(PROBLEM TO SOLVE): Begin at the top of the records and copy each line exactly. The line containing "38: (419, 307, 0.39)" is the last one to include.

(DATA EXTRACTS):
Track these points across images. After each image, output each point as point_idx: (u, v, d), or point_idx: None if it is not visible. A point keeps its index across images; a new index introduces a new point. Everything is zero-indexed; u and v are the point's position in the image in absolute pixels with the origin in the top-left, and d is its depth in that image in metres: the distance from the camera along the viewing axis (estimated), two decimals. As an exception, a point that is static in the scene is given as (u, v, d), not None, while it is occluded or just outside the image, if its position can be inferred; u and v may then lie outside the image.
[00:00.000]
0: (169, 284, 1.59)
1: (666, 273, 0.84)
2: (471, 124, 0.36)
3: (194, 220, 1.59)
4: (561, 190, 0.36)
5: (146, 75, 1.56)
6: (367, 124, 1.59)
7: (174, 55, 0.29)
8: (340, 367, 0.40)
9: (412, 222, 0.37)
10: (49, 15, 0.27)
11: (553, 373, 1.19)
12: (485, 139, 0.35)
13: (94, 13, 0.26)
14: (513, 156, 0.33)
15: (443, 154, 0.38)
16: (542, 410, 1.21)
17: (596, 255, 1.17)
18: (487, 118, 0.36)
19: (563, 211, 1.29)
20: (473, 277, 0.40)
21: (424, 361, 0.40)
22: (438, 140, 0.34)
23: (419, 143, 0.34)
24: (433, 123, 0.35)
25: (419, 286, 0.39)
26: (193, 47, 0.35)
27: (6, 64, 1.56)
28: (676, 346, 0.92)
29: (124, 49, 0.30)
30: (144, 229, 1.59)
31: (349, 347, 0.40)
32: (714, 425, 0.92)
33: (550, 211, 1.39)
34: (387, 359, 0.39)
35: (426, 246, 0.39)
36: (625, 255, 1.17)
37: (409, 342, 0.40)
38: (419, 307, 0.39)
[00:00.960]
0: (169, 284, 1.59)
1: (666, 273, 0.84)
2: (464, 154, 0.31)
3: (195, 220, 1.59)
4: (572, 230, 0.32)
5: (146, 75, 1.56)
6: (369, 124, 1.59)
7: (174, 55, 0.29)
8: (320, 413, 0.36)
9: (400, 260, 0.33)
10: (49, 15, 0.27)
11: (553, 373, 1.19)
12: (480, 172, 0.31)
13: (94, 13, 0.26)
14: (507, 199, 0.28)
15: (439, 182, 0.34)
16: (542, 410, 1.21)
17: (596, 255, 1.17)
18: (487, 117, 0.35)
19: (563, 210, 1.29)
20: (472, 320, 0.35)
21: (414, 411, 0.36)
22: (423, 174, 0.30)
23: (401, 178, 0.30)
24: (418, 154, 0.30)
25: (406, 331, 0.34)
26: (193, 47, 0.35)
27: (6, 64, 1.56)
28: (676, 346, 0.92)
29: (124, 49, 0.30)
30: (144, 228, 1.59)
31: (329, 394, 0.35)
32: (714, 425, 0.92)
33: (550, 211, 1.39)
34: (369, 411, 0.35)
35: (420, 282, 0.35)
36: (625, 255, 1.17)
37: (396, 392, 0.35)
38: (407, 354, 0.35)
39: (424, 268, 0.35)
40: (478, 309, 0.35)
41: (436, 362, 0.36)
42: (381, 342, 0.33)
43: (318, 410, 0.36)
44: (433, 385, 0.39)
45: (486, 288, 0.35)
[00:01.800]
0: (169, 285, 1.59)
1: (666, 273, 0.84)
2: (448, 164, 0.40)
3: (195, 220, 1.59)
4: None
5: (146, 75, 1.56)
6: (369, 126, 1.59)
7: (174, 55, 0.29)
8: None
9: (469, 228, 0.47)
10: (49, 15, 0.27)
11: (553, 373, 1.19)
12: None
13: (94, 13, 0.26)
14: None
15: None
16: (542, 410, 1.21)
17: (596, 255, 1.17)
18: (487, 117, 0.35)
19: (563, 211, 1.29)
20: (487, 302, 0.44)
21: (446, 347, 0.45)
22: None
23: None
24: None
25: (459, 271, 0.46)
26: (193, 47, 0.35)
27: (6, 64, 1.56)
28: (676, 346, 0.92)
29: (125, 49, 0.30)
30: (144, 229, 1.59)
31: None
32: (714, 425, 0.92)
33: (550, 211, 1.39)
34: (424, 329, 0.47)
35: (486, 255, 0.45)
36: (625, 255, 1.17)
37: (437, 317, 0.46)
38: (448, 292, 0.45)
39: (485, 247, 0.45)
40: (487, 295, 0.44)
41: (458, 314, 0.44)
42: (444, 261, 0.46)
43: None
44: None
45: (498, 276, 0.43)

(PROBLEM SOLUTION):
Track these points across images. After each image, output each point as point_idx: (u, v, d), or point_idx: None if it is not visible. A point keeps its index across images; a new index introduces a new point. Everything is zero-indexed; u and v are the point's position in the image in absolute pixels with the origin in the top-left, and d is its depth in that image in metres: the distance from the camera along the viewing axis (estimated), two decimals. As an exception, a point that is static in the scene is given as (u, v, d), not None, while it is occluded or just outside the image, if its position can be inferred; u and v may then lie outside the image.
[00:00.000]
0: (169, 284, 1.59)
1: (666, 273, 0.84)
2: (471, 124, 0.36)
3: (194, 220, 1.59)
4: (561, 190, 0.36)
5: (146, 75, 1.56)
6: (367, 124, 1.59)
7: (174, 55, 0.29)
8: (340, 367, 0.40)
9: (412, 222, 0.37)
10: (49, 15, 0.27)
11: (553, 373, 1.19)
12: (485, 139, 0.35)
13: (94, 13, 0.26)
14: (513, 156, 0.33)
15: (443, 154, 0.38)
16: (542, 410, 1.21)
17: (596, 255, 1.17)
18: (487, 118, 0.36)
19: (563, 211, 1.29)
20: (473, 277, 0.40)
21: (424, 361, 0.40)
22: (438, 140, 0.34)
23: (419, 143, 0.34)
24: (433, 123, 0.35)
25: (419, 286, 0.39)
26: (193, 47, 0.35)
27: (6, 64, 1.56)
28: (676, 346, 0.92)
29: (124, 49, 0.30)
30: (144, 229, 1.59)
31: (349, 347, 0.40)
32: (714, 425, 0.92)
33: (550, 211, 1.39)
34: (387, 359, 0.39)
35: (426, 246, 0.39)
36: (625, 255, 1.17)
37: (409, 342, 0.40)
38: (419, 307, 0.39)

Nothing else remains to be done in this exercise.